Mizubayashi Akira. Une langue venue d’ailleurs. folio, Editions Gallimard, 2013.

Aborder une nouvelle langue comme on apprend un instrument de musique, en faisant ses gammes. Apprendre le français pour échapper aux discours stéréotypés et, selon l'auteur, vides de sens de l'agitation estudiantine japonaise de la fin des années 1960.

Je vis ce jour-là combien les professeurs français pouvaient être éloquents... Évidemment, je ne comprenais pas tout, loin de là. Mais l'éloquence, une grande éloquence était là, qui me semblait contraster avec le vide abyssal de toutes les harangues « révolutionnaires » dont mes oreilles avaient été rebattues et harassées. C'était quelque chose de nouveau, une dimension nouvelle de la langue qui se révélait à moi.

p. 121


La musique est au cœur de l'œuvre de Mizubayashi : se sensibilité à la diversité des interprétations l'amène à jouer avec les subtilités linguistiques.
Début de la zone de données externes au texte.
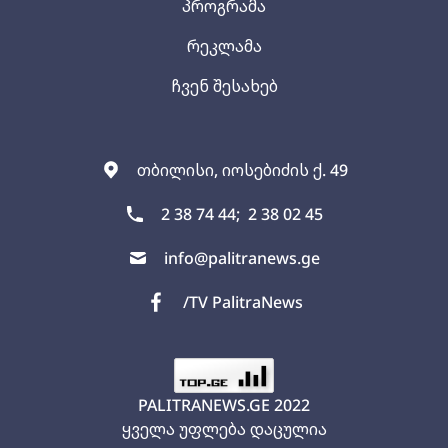
პროგრამა
რეკლამა
ჩვენ შესახებ
თბილისი, იოსებიძის ქ. 49
2 38 74 44;
2 38 02 45
info@palitranews.ge
/TV PalitraNews
PALITRANEWS.GE
2022
ყველა უფლება დაცულია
Aux codes de l'expression musicale, l'auteur préfère l'apprentissage de la langue française qu'il aborde d'abord par une écoute répétée, comme on s'immerge dans l'enregistrement d'un concerto ou d'un opéra.

Saluer des personnes inconnues ? Eh oui, cela est fréquent en France; il suffit de se promener dans les rues de Paris ou de prendre le métro, d'être attentif aux spectacles qui s'offrent çà et là dans les lieux publics. Tandis que dans mon pays, un tel geste, potentiellement créateur de liens, serait perçu comme une violence inacceptable ou tout au moins comme une incongruité suspecte. La vie sociale s'organise de telle manière qu'un individu (pas un groupe constitué comme militants politiques ou syndicalistes...) n'ait pas à s'adresser, autant que faire se peut, à un inconnu, c'est-à-dire à quelqu'un qui n'appartient pas aux mêmes groupes communautaires que lui. Les inconnus sont par définition suspects.

p. 167

Pour acquérir le français il s'est discipliné et a agi avec ténacité, progressant rapidement en profitant de chaque occasion d'approfondir ses connaissances.
Une réflexion sur le statut et les démarches pédagogiques de la langue seconde sous-tend cet essai. Un texte, qui laisse une large place à sa propre expérience, écrit en français comme pour rendre hommage à ses professeurs, mais aussi pour garder vivante les compétences acquises.
Akira-san semble avoir entrepris ces études pour échapper à un mouvement d'émancipation qui, avec une certaine liberté de parole amenait un désordre qui le dérange – Mizubayashi indique souvent réprouver la saleté dans les facultés –. La découverte du français, plus particulièrement de la langue comme outil de communication, lui permet d'explorer l'impact culturel de la langue.
Alors qu'il fuit un milieu en recherche d'une liberté d'expression, il découvre avec l'apprentissage d'une nouvelle langue tout le potentiel de la littérature grâce à l'étude critique des œuvres. Si « le plaisir éprouvé dans la recherche d'une liberté possible au sein même des limitations prescrites par la langue française est incommensurable » (p. 174), c'est bien parce que des enseignants s'autorisaient à briser le carcan d'un savoir en fournissant à leurs étudiants des outils favorisant une pensée autonome.
En séjournant en France l'auteur ne s'ouvre pas seulement à la langue et à la culture française, mais s'autorise aussi à reconsidérer le système de formation japonais privilégiant essentiellement l'accumulation de connaissances. Par ses références constantes à la littérature et à la musique occidentales, Mizubayashi occulte les spécificités culturelles japonaises auxquelles il doit peut-être sa ténacité et le soutien inconditionnel de son père.